An exact transcription of every entry is required, with the images left out.

#### PROVIDED RECORDS
-*-*-
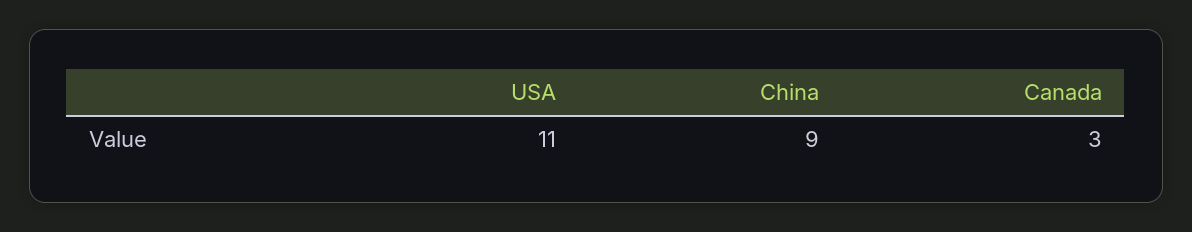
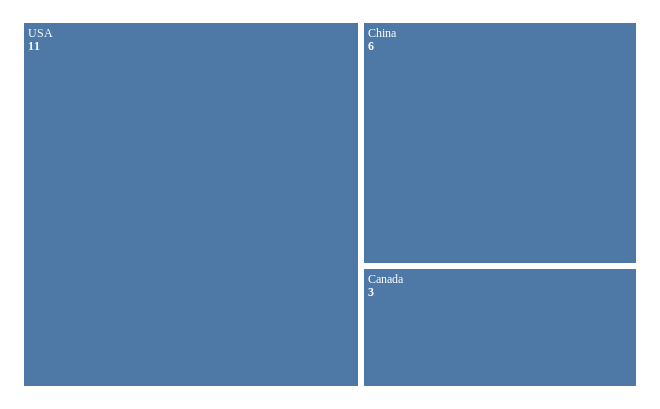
China: 9 -> 6

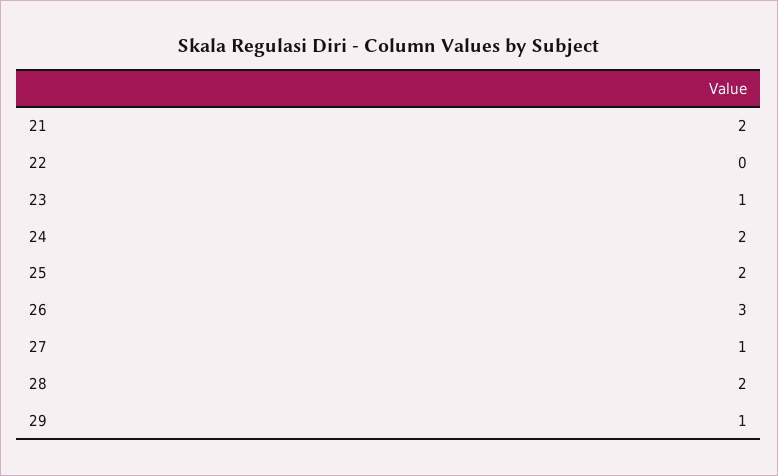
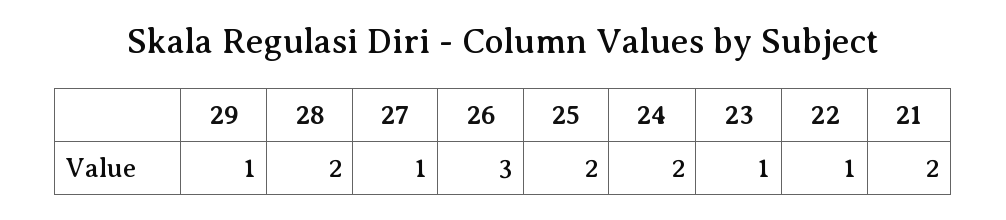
22: 0 -> 1

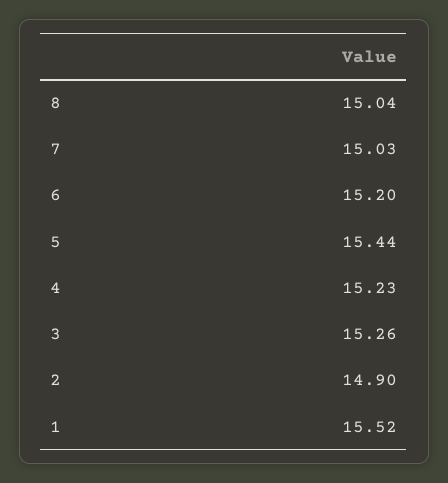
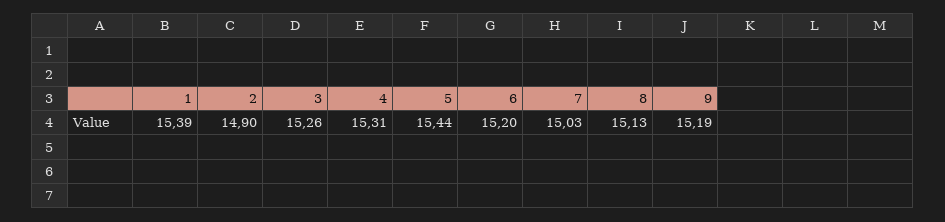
8: 15.04 -> 15.13
4: 15.23 -> 15.31
1: 15.52 -> 15.39
9: none -> 15.19

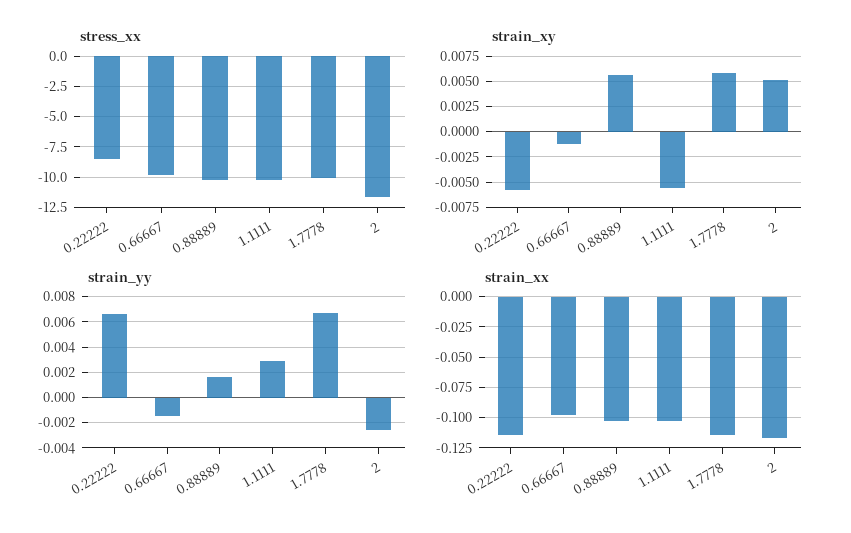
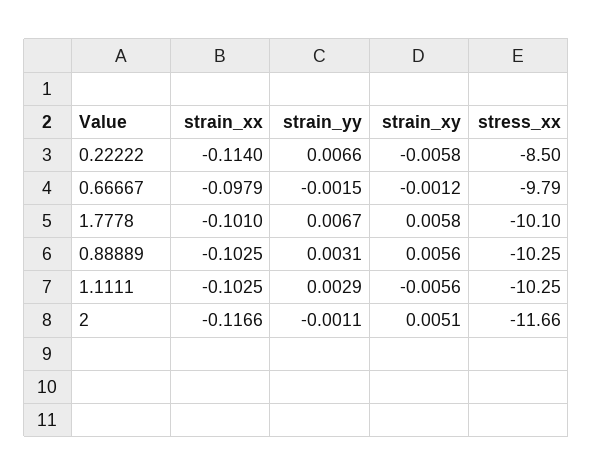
strain_yy, 0.88889: 0.0015 -> 0.0031
strain_yy, 2: -0.0025 -> -0.0011
strain_xx, 1.7778: -0.115 -> -0.101

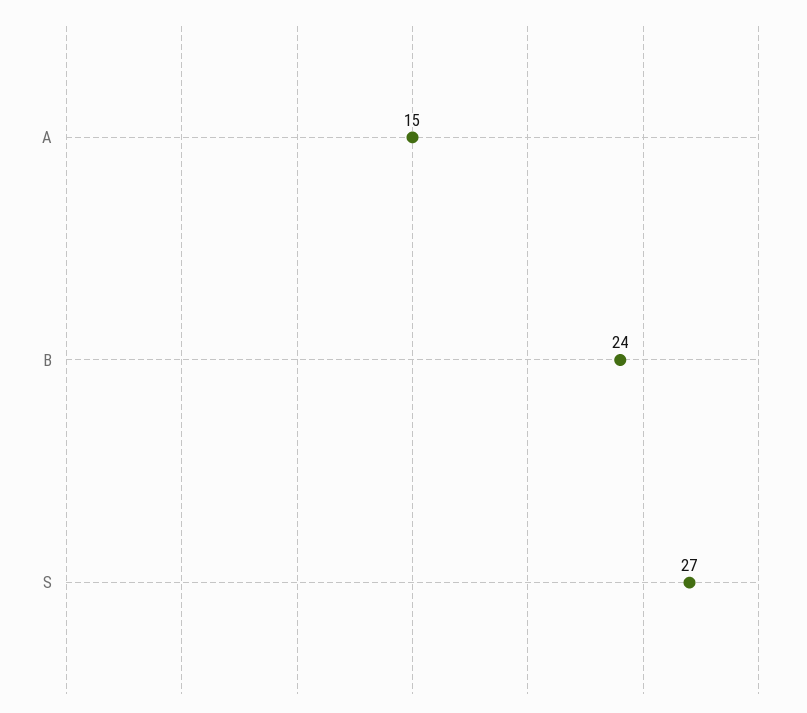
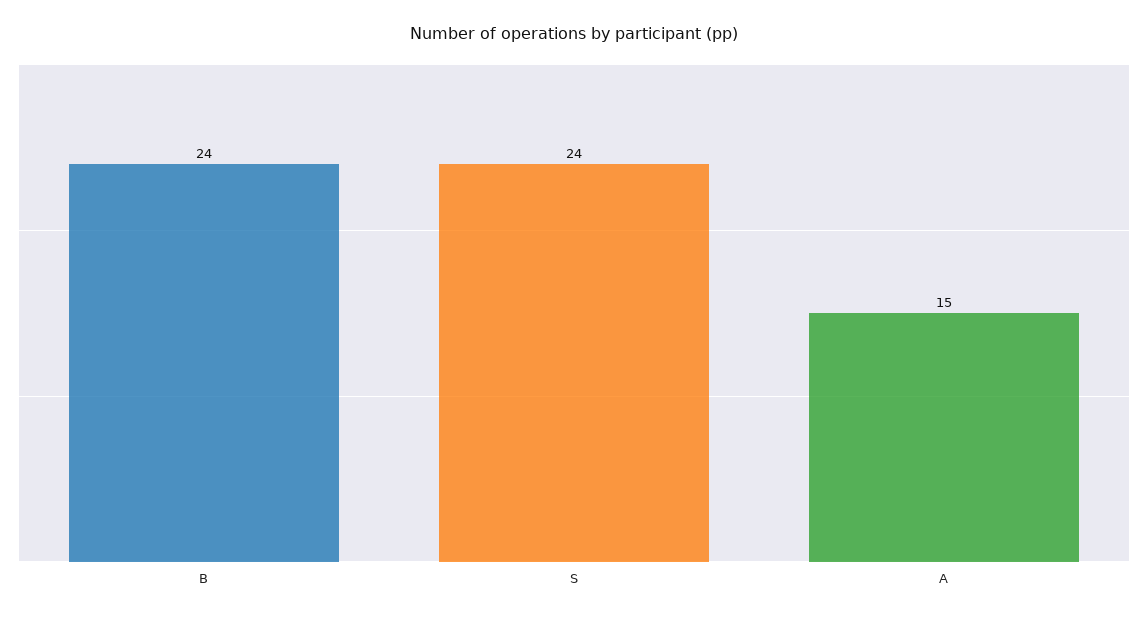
S: 27 -> 24

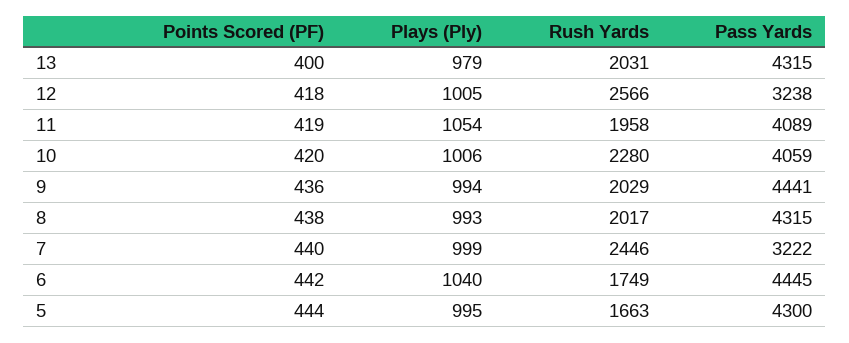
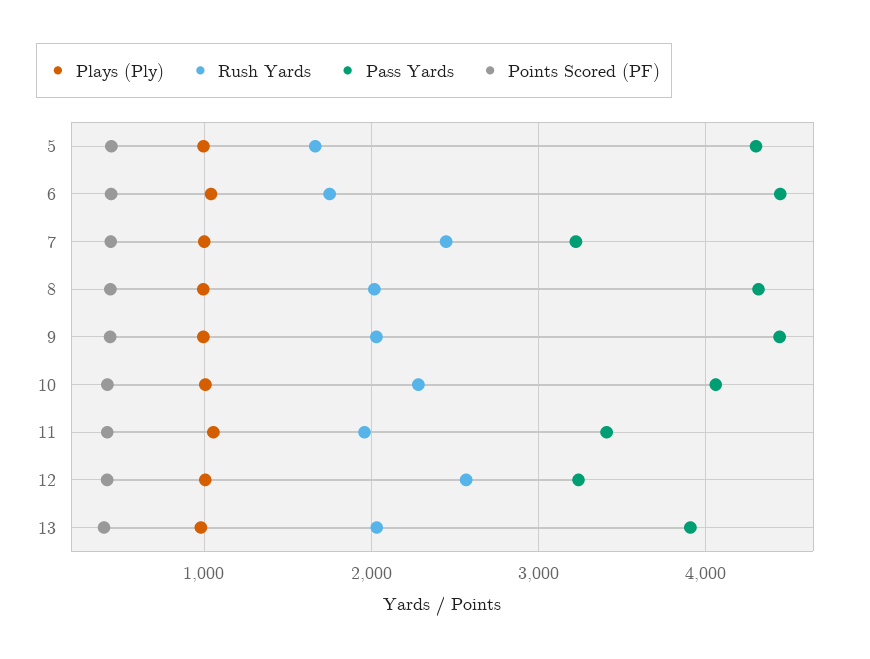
Pass Yards, 13: 4315 -> 3900
Pass Yards, 11: 4089 -> 3400

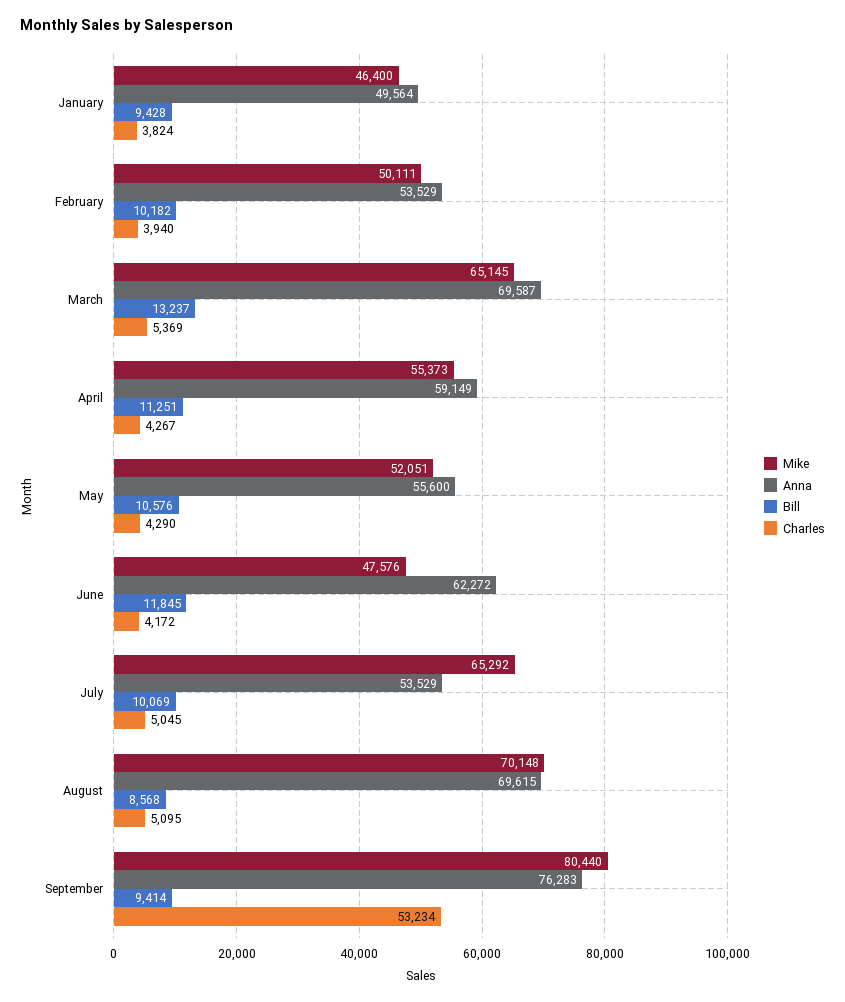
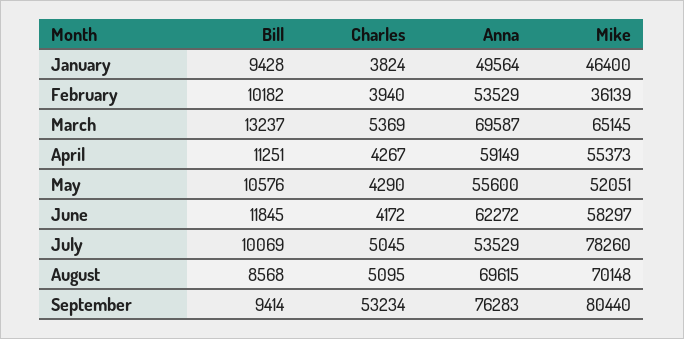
Mike, February: 50111 -> 36139
Mike, June: 47576 -> 58297
Mike, July: 65292 -> 78260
-*-*-
#### REPLY
China: 9 -> 6

22: 0 -> 1

8: 15.04 -> 15.13
4: 15.23 -> 15.31
1: 15.52 -> 15.39
9: none -> 15.19

strain_yy, 0.88889: 0.0015 -> 0.0031
strain_yy, 2: -0.0025 -> -0.0011
strain_xx, 1.7778: -0.115 -> -0.101

S: 27 -> 24

Pass Yards, 13: 4315 -> 3900
Pass Yards, 11: 4089 -> 3400

Mike, February: 50111 -> 36139
Mike, June: 47576 -> 58297
Mike, July: 65292 -> 78260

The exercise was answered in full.